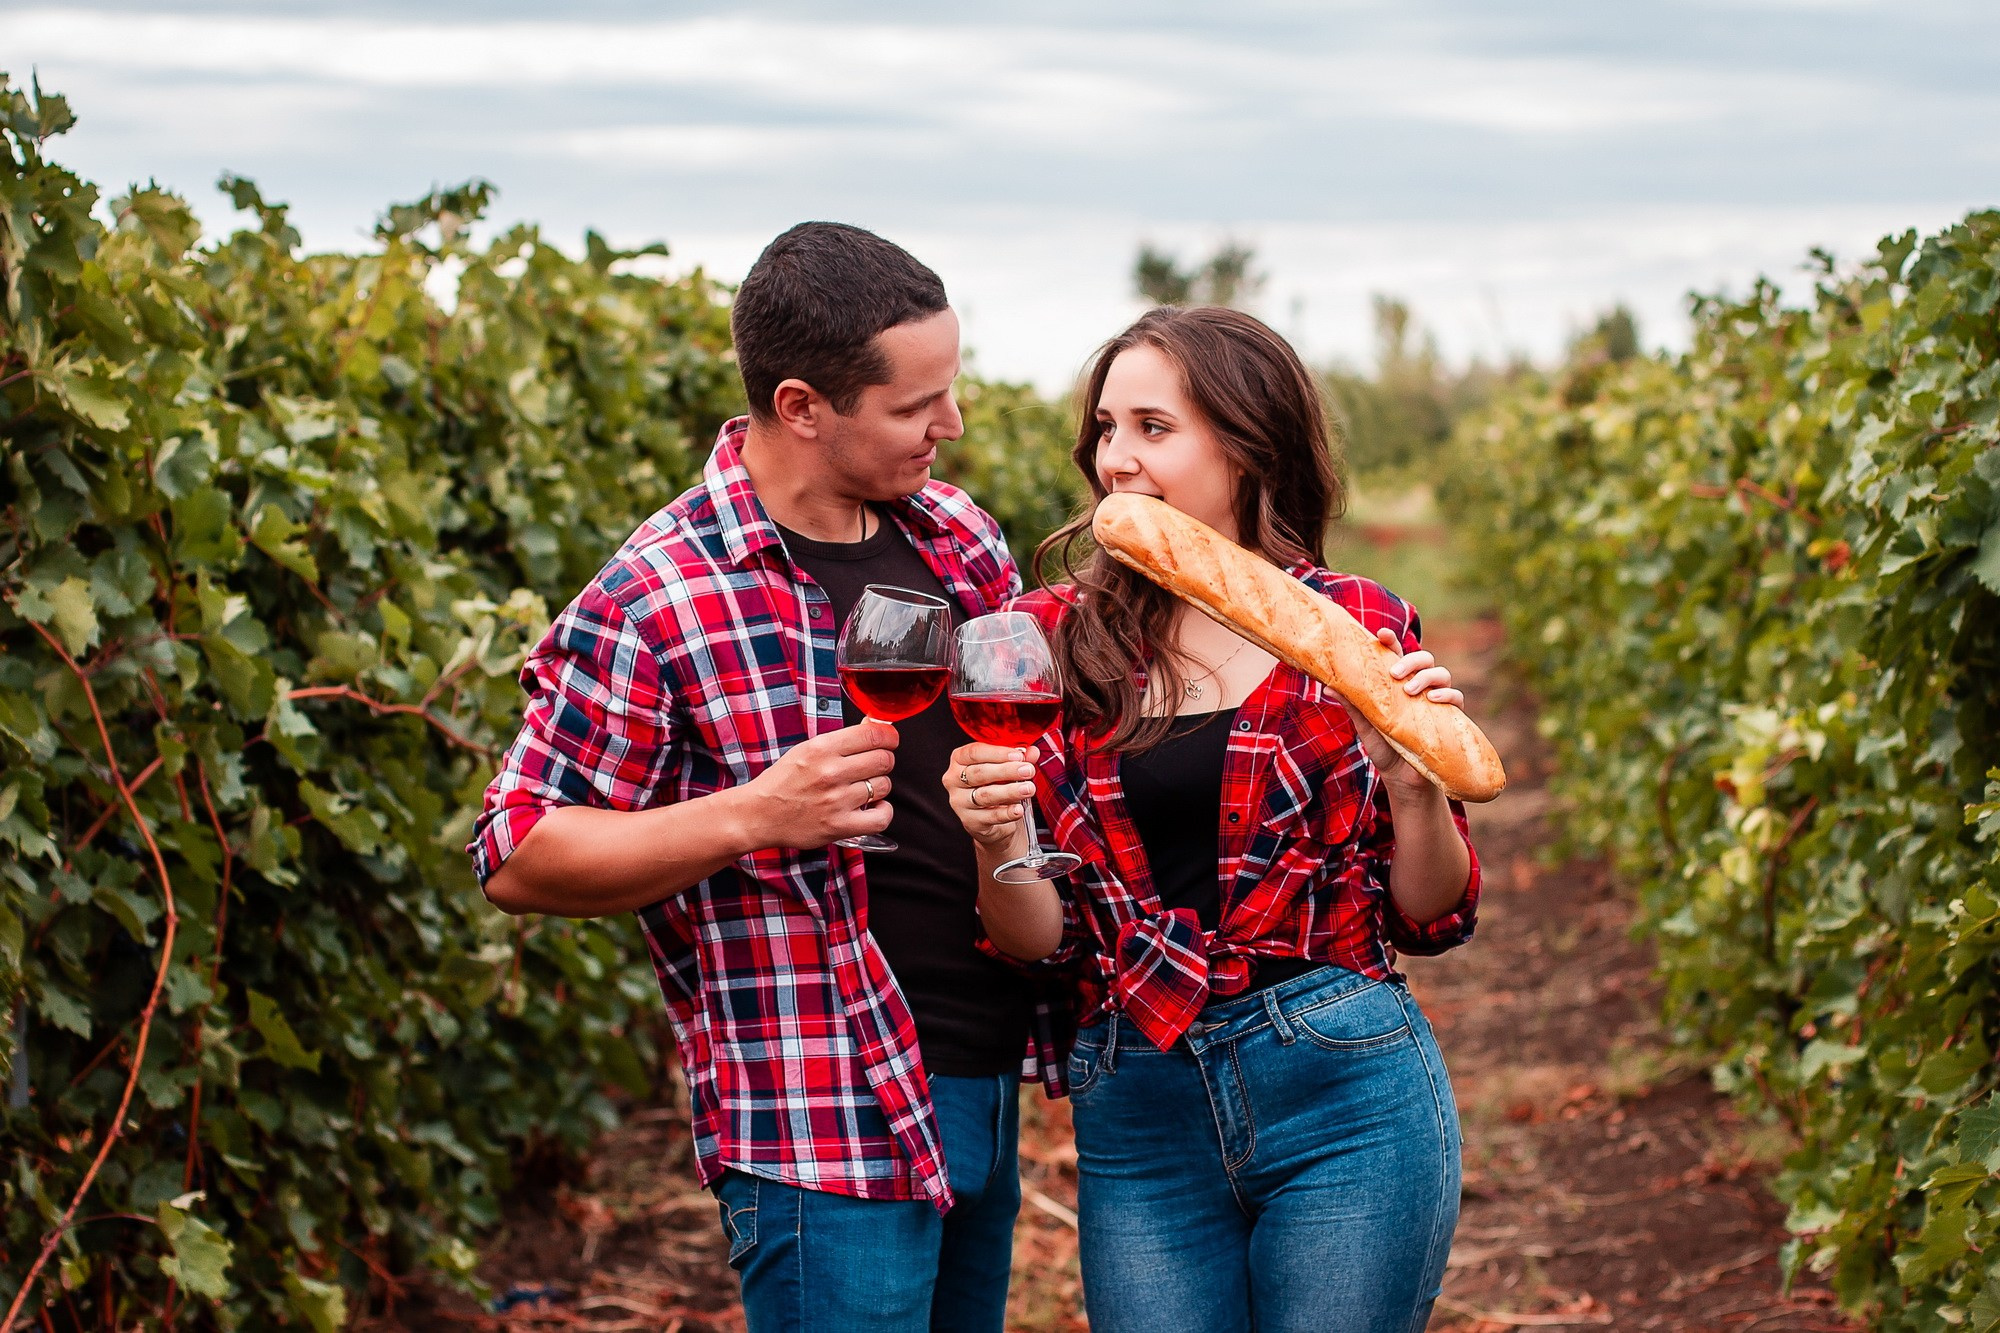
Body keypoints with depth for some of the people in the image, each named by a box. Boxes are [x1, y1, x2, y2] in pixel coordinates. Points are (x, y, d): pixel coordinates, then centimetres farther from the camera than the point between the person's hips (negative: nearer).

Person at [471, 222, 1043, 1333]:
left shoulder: (959, 538, 7)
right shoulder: (657, 601, -14)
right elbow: (518, 860, -12)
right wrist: (754, 816, -25)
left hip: (991, 1093, 7)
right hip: (830, 1130, -7)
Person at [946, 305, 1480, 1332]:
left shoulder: (1356, 629, 0)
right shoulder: (1055, 639, 3)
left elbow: (1432, 919, 5)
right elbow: (1041, 940, 3)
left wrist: (1411, 777, -12)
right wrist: (995, 841, -17)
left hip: (1344, 1093, -1)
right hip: (1135, 1119, 2)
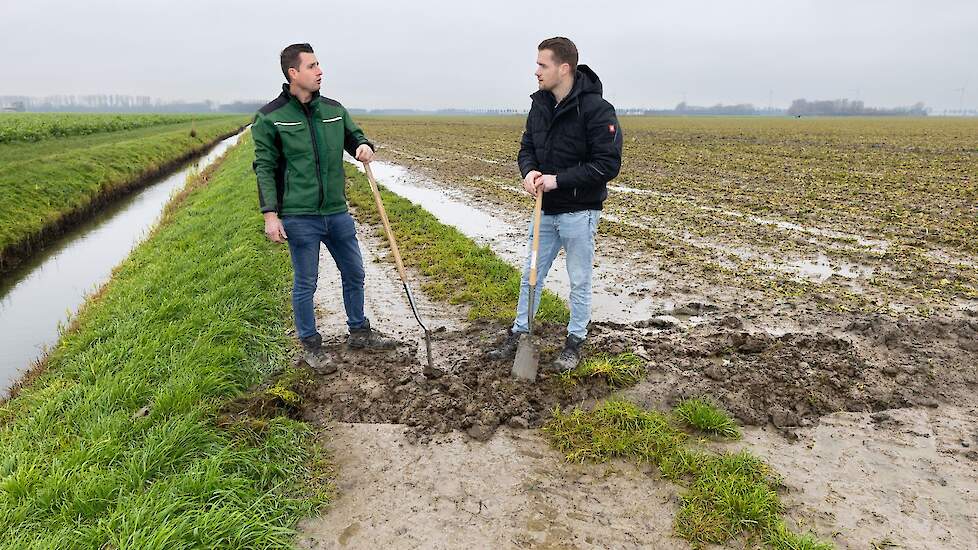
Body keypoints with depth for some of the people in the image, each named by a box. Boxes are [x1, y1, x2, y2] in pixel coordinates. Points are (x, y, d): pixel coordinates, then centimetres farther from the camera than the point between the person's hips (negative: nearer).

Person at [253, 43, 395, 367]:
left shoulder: (334, 109, 7)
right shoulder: (270, 118, -6)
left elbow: (354, 136, 20)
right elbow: (264, 168, -6)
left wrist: (364, 146, -5)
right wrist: (270, 214, -13)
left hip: (338, 213, 5)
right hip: (299, 217, -5)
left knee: (354, 274, 15)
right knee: (305, 284, 6)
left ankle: (359, 333, 34)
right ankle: (310, 345, 23)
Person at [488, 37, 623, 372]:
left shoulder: (596, 109, -18)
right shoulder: (539, 104, 3)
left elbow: (608, 165, -21)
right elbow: (526, 147, 12)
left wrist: (557, 180, -24)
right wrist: (528, 172, -11)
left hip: (579, 212, -6)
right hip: (545, 209, 7)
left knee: (579, 281, 8)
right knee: (531, 275, 14)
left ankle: (575, 342, 24)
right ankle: (518, 334, 28)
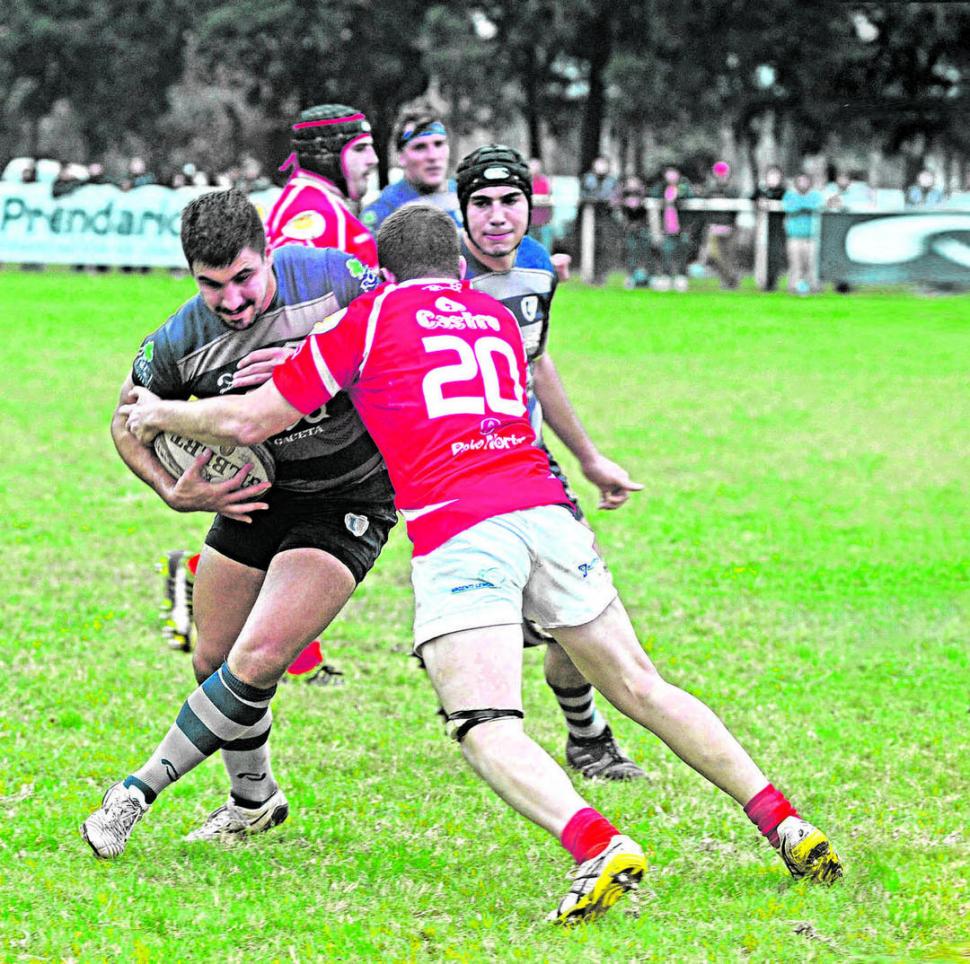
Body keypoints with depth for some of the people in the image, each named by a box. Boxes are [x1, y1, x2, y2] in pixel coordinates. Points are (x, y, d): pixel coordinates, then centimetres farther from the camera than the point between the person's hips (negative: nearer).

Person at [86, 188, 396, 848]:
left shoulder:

※

What to work on: Only the lines between the one containing "left hip: (579, 212, -6)" and the last line of the listing above, both included, should be written out, exactly and without pictures.

Expected output:
left hip: (579, 212, -6)
right hip: (545, 209, 7)
left knee: (579, 281, 8)
right knee: (531, 275, 14)
left ankle: (575, 342, 24)
right ankle: (518, 334, 28)
Body keypoints with depth for some of the people in the image, each named by a box. Boxes are [x1, y1, x2, y2] in pixel coordinates. Points are (x, y, d): pixel coordinates, then centimetres farther from the camera than the point between the person's hips (negative: nearer).

Person at [86, 188, 396, 848]:
left shoulder:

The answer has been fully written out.